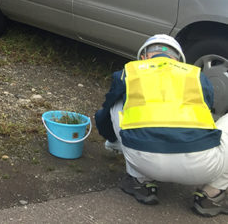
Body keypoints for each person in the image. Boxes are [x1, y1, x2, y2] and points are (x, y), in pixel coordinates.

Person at [95, 34, 228, 217]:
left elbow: (103, 115)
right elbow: (206, 114)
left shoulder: (131, 71)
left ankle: (140, 182)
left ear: (144, 57)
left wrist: (113, 142)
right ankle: (212, 194)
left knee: (117, 103)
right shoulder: (196, 75)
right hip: (202, 166)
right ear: (179, 60)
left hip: (142, 160)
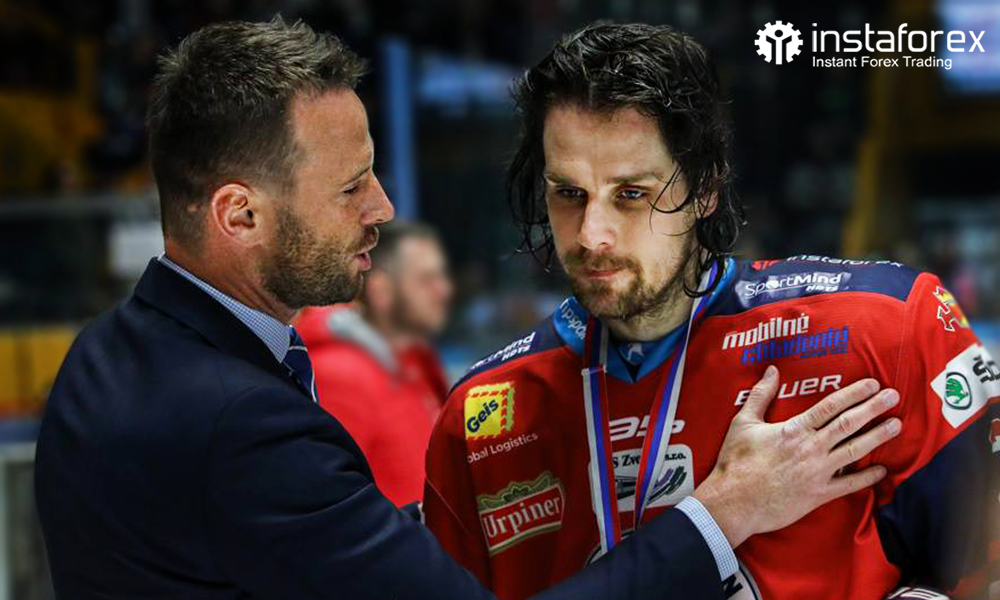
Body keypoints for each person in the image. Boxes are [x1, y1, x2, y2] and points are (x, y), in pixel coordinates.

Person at [34, 17, 898, 600]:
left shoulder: (104, 356)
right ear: (239, 214)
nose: (382, 205)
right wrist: (725, 511)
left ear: (703, 190)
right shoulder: (239, 426)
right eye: (350, 185)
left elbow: (296, 549)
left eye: (632, 192)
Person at [423, 21, 999, 600]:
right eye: (569, 194)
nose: (592, 234)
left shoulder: (887, 326)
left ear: (704, 189)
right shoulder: (480, 421)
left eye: (632, 194)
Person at [295, 221, 452, 506]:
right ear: (382, 291)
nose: (444, 291)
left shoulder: (414, 364)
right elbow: (326, 502)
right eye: (426, 280)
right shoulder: (340, 374)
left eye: (441, 276)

** Task statement **
The material above should be printed again exactly, with each picture left out.

** Written response **
Body keypoints for each person in the image. Boxes are [x1, y1, x2, y2] and points are (x, y), in pixel coordinates.

Person at [95, 34, 228, 217]:
left elbow: (103, 115)
right elbow: (206, 114)
left shoulder: (131, 71)
left ankle: (140, 182)
left ear: (144, 57)
left wrist: (113, 142)
right ankle: (212, 194)
left knee: (117, 103)
right shoulder: (196, 75)
right hip: (202, 166)
right ear: (179, 60)
left hip: (142, 160)
Body keypoints for each person in the image. Boxes are [x1, y1, x2, y2] and points are (x, y), in pixel coordinates.

Person at [34, 17, 898, 600]:
left shoulder: (104, 356)
right ear: (239, 214)
nose: (382, 205)
right wrist: (725, 511)
left ear: (703, 190)
right shoulder: (239, 426)
right eye: (350, 185)
left elbow: (296, 549)
left eye: (632, 192)
Person at [423, 21, 999, 600]:
right eye: (569, 194)
nose: (592, 234)
left shoulder: (887, 326)
left ear: (704, 189)
right shoulder: (480, 421)
left eye: (632, 194)
Person at [295, 221, 452, 506]:
right ear: (382, 291)
nose: (444, 291)
left shoulder: (414, 364)
right elbow: (326, 502)
right eye: (426, 280)
right shoulder: (340, 374)
left eye: (441, 276)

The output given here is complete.